--- Raw data Enclosed Below ---
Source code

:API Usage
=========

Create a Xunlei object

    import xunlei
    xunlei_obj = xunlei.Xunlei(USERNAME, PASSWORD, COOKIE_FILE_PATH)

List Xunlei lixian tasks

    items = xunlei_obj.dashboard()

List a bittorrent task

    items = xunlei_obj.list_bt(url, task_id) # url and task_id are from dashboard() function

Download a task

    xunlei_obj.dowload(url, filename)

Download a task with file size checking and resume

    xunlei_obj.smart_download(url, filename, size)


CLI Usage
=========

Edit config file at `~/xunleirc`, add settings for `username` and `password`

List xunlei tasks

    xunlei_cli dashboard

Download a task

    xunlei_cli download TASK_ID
--- End of Enclosed Raw data ---
--- Raw data Enclosed Below ---
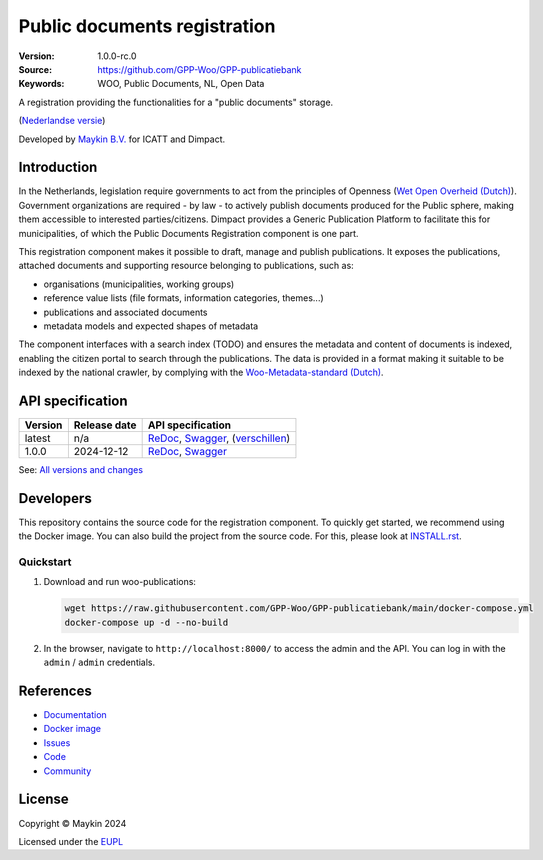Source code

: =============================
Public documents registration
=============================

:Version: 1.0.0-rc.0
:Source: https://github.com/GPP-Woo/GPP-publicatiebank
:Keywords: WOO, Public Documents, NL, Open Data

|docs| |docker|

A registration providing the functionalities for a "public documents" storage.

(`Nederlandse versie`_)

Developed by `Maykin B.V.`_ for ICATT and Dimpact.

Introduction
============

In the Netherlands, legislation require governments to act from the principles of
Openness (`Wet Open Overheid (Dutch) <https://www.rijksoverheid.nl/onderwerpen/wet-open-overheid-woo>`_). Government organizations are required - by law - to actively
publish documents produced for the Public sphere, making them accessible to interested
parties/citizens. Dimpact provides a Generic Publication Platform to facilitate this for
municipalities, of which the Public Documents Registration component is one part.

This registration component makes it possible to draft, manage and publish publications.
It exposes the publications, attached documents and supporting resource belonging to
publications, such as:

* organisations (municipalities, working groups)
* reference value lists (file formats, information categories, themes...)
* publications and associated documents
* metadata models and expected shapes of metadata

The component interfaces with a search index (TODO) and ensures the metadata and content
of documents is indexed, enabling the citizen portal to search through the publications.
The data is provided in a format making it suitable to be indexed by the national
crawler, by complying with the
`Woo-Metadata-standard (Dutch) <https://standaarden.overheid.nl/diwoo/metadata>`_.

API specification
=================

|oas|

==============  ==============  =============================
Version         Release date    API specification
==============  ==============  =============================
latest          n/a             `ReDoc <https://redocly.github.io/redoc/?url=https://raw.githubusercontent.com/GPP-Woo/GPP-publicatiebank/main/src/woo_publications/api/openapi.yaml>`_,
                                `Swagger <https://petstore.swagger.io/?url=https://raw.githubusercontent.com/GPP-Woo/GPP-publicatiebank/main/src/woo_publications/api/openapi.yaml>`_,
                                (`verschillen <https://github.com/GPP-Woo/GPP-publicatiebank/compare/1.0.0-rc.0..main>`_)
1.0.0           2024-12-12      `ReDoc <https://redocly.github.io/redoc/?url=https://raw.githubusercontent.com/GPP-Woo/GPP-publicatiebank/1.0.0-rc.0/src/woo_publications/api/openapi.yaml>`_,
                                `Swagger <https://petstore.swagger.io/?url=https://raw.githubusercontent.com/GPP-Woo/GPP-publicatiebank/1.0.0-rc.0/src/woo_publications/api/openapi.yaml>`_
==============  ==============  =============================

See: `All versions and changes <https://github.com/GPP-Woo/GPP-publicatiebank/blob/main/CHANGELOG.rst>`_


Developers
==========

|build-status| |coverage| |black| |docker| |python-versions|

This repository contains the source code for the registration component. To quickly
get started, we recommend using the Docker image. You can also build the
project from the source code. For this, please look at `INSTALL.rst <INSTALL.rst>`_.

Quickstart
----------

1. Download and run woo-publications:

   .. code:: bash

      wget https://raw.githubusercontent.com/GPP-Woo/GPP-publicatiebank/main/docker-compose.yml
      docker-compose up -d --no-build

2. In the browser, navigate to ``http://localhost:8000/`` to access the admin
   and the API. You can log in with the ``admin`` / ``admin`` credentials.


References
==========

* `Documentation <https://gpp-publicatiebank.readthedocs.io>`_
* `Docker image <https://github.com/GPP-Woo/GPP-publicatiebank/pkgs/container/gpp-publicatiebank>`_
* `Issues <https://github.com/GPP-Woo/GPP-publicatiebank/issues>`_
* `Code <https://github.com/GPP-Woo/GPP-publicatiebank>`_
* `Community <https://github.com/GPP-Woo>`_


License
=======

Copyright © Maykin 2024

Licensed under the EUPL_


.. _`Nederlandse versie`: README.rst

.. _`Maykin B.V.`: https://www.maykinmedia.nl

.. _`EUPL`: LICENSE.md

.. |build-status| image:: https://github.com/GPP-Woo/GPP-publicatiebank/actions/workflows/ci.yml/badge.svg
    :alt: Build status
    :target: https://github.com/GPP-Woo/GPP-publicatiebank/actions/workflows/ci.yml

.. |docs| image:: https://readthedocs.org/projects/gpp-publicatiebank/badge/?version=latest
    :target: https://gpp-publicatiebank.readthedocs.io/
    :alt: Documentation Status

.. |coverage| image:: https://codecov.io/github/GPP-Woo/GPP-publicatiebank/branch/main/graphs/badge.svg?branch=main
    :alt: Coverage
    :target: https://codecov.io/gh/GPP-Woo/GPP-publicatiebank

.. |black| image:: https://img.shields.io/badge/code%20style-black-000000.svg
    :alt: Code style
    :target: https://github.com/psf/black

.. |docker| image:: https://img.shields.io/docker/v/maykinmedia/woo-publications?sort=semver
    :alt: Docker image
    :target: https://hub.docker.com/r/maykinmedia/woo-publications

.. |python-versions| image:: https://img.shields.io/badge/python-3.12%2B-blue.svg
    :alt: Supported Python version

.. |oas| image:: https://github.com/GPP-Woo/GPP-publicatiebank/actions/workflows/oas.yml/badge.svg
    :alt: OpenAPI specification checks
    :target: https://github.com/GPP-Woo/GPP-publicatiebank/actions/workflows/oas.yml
--- End of Enclosed Raw data ---
= What is required =
Pull out each line of the entries that contains "Swagger".

= Exercise answer =
                                `Swagger <https://petstore.swagger.io/?url=https://raw.githubusercontent.com/GPP-Woo/GPP-publicatiebank/main/src/woo_publications/api/openapi.yaml>`_,
                                `Swagger <https://petstore.swagger.io/?url=https://raw.githubusercontent.com/GPP-Woo/GPP-publicatiebank/1.0.0-rc.0/src/woo_publications/api/openapi.yaml>`_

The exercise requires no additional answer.